## Problem details
The answer must consist of every line from the data that holds the string "logging".

## Data in this exercise
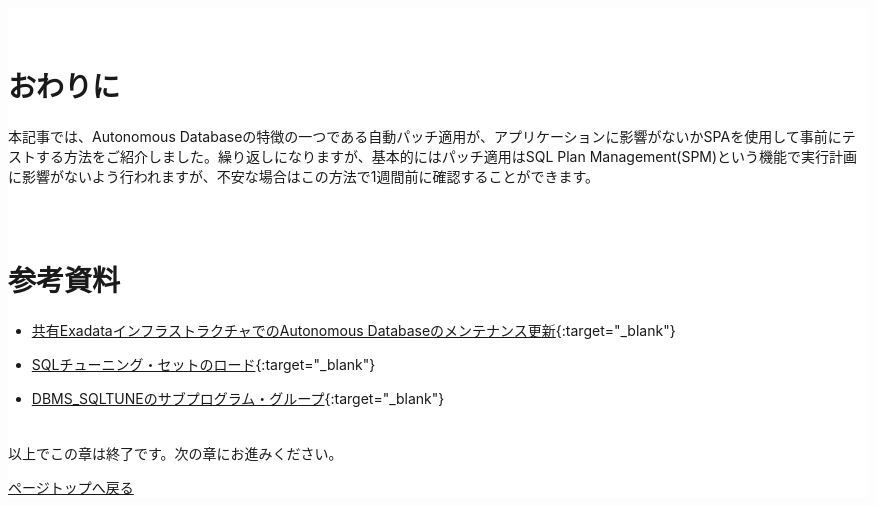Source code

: <BR>

<a id="anchor6"></a>

# おわりに
本記事では、Autonomous Databaseの特徴の一つである自動パッチ適用が、アプリケーションに影響がないかSPAを使用して事前にテストする方法をご紹介しました。繰り返しになりますが、基本的にはパッチ適用はSQL Plan Management(SPM)という機能で実行計画に影響がないよう行われますが、不安な場合はこの方法で1週間前に確認することができます。

<BR>

# 参考資料
* [共有ExadataインフラストラクチャでのAutonomous Databaseのメンテナンス更新](https://docs.oracle.com/ja-jp/iaas/Content/Database/Concepts/adbsmaintenance.htm){:target="_blank"}

* [SQLチューニング・セットのロード](https://docs.oracle.com/cd/E82638_01/tgsql/managing-sql-tuning-sets.html#GUID-4E5240CD-B021-4728-89A9-95F5B81CBC59){:target="_blank"}

* [DBMS_SQLTUNEのサブプログラム・グループ](https://docs.oracle.com/cd/E82638_01/arpls/DBMS_SQLTUNE.html#GUID-8DF08AC5-A337-46B3-A30F-6B2511C4153C){:target="_blank"}



<BR>
以上でこの章は終了です。次の章にお進みください。

<BR>

[ページトップへ戻る](#anchor0)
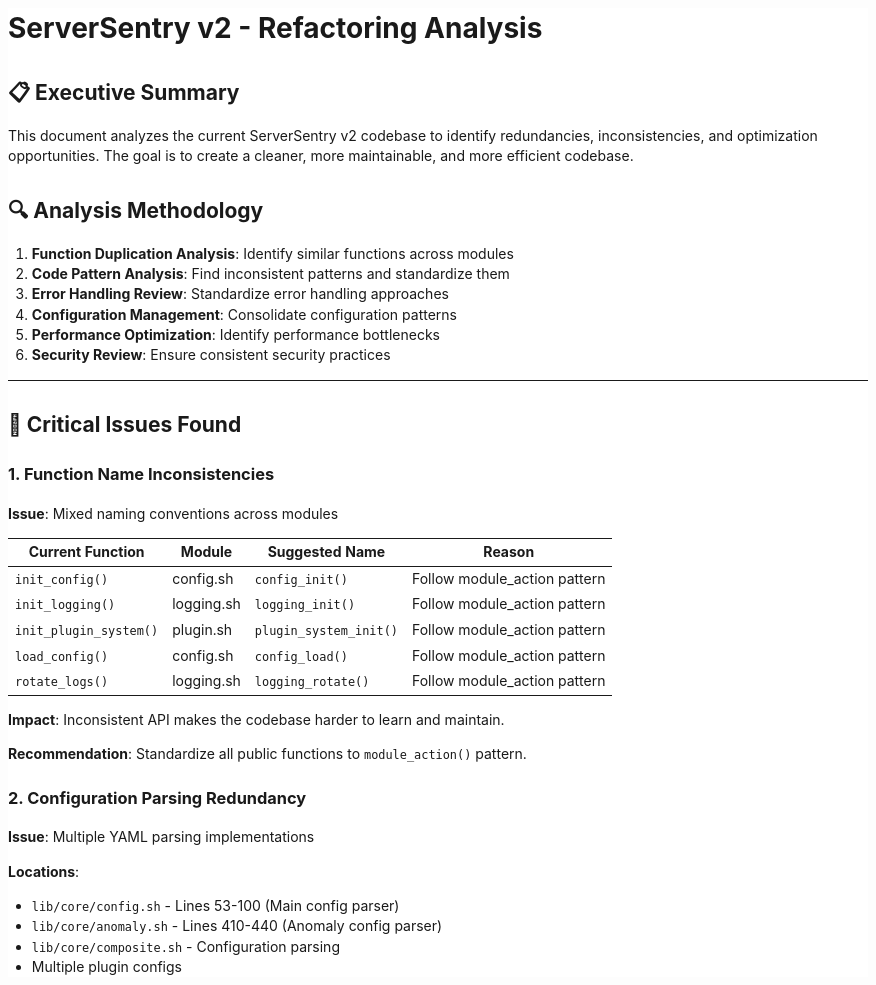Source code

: # ServerSentry v2 - Refactoring Analysis

## 📋 Executive Summary

This document analyzes the current ServerSentry v2 codebase to identify redundancies, inconsistencies, and optimization opportunities. The goal is to create a cleaner, more maintainable, and more efficient codebase.

## 🔍 Analysis Methodology

1. **Function Duplication Analysis**: Identify similar functions across modules
2. **Code Pattern Analysis**: Find inconsistent patterns and standardize them
3. **Error Handling Review**: Standardize error handling approaches
4. **Configuration Management**: Consolidate configuration patterns
5. **Performance Optimization**: Identify performance bottlenecks
6. **Security Review**: Ensure consistent security practices

---

## 🚨 Critical Issues Found

### 1. Function Name Inconsistencies

**Issue**: Mixed naming conventions across modules

| Current Function       | Module     | Suggested Name         | Reason                       |
| ---------------------- | ---------- | ---------------------- | ---------------------------- |
| `init_config()`        | config.sh  | `config_init()`        | Follow module_action pattern |
| `init_logging()`       | logging.sh | `logging_init()`       | Follow module_action pattern |
| `init_plugin_system()` | plugin.sh  | `plugin_system_init()` | Follow module_action pattern |
| `load_config()`        | config.sh  | `config_load()`        | Follow module_action pattern |
| `rotate_logs()`        | logging.sh | `logging_rotate()`     | Follow module_action pattern |

**Impact**: Inconsistent API makes the codebase harder to learn and maintain.

**Recommendation**: Standardize all public functions to `module_action()` pattern.

### 2. Configuration Parsing Redundancy

**Issue**: Multiple YAML parsing implementations

**Locations**:

- `lib/core/config.sh` - Lines 53-100 (Main config parser)
- `lib/core/anomaly.sh` - Lines 410-440 (Anomaly config parser)
- `lib/core/composite.sh` - Configuration parsing
- Multiple plugin configs
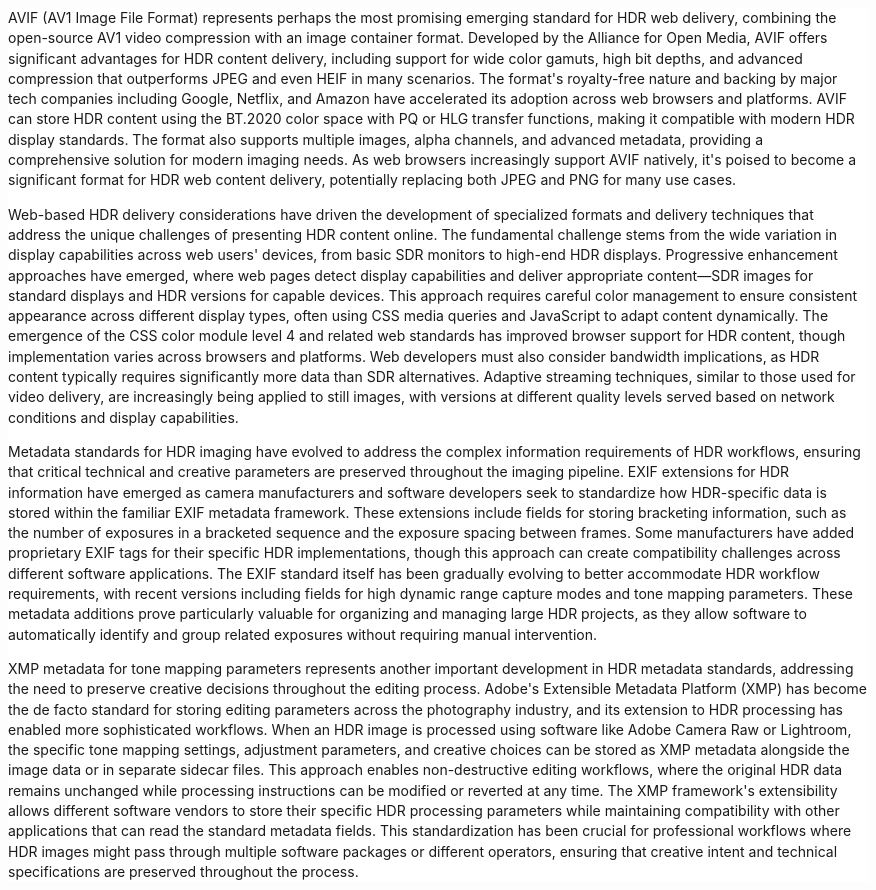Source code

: AVIF (AV1 Image File Format) represents perhaps the most promising emerging standard for HDR web delivery, combining the open-source AV1 video compression with an image container format. Developed by the Alliance for Open Media, AVIF offers significant advantages for HDR content delivery, including support for wide color gamuts, high bit depths, and advanced compression that outperforms JPEG and even HEIF in many scenarios. The format's royalty-free nature and backing by major tech companies including Google, Netflix, and Amazon have accelerated its adoption across web browsers and platforms. AVIF can store HDR content using the BT.2020 color space with PQ or HLG transfer functions, making it compatible with modern HDR display standards. The format also supports multiple images, alpha channels, and advanced metadata, providing a comprehensive solution for modern imaging needs. As web browsers increasingly support AVIF natively, it's poised to become a significant format for HDR web content delivery, potentially replacing both JPEG and PNG for many use cases.

Web-based HDR delivery considerations have driven the development of specialized formats and delivery techniques that address the unique challenges of presenting HDR content online. The fundamental challenge stems from the wide variation in display capabilities across web users' devices, from basic SDR monitors to high-end HDR displays. Progressive enhancement approaches have emerged, where web pages detect display capabilities and deliver appropriate content—SDR images for standard displays and HDR versions for capable devices. This approach requires careful color management to ensure consistent appearance across different display types, often using CSS media queries and JavaScript to adapt content dynamically. The emergence of the CSS color module level 4 and related web standards has improved browser support for HDR content, though implementation varies across browsers and platforms. Web developers must also consider bandwidth implications, as HDR content typically requires significantly more data than SDR alternatives. Adaptive streaming techniques, similar to those used for video delivery, are increasingly being applied to still images, with versions at different quality levels served based on network conditions and display capabilities.

Metadata standards for HDR imaging have evolved to address the complex information requirements of HDR workflows, ensuring that critical technical and creative parameters are preserved throughout the imaging pipeline. EXIF extensions for HDR information have emerged as camera manufacturers and software developers seek to standardize how HDR-specific data is stored within the familiar EXIF metadata framework. These extensions include fields for storing bracketing information, such as the number of exposures in a bracketed sequence and the exposure spacing between frames. Some manufacturers have added proprietary EXIF tags for their specific HDR implementations, though this approach can create compatibility challenges across different software applications. The EXIF standard itself has been gradually evolving to better accommodate HDR workflow requirements, with recent versions including fields for high dynamic range capture modes and tone mapping parameters. These metadata additions prove particularly valuable for organizing and managing large HDR projects, as they allow software to automatically identify and group related exposures without requiring manual intervention.

XMP metadata for tone mapping parameters represents another important development in HDR metadata standards, addressing the need to preserve creative decisions throughout the editing process. Adobe's Extensible Metadata Platform (XMP) has become the de facto standard for storing editing parameters across the photography industry, and its extension to HDR processing has enabled more sophisticated workflows. When an HDR image is processed using software like Adobe Camera Raw or Lightroom, the specific tone mapping settings, adjustment parameters, and creative choices can be stored as XMP metadata alongside the image data or in separate sidecar files. This approach enables non-destructive editing workflows, where the original HDR data remains unchanged while processing instructions can be modified or reverted at any time. The XMP framework's extensibility allows different software vendors to store their specific HDR processing parameters while maintaining compatibility with other applications that can read the standard metadata fields. This standardization has been crucial for professional workflows where HDR images might pass through multiple software packages or different operators, ensuring that creative intent and technical specifications are preserved throughout the process.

## Exercise response
| `init_logging()`       | logging.sh | `logging_init()`       | Follow module_action pattern |
| `rotate_logs()`        | logging.sh | `logging_rotate()`     | Follow module_action pattern |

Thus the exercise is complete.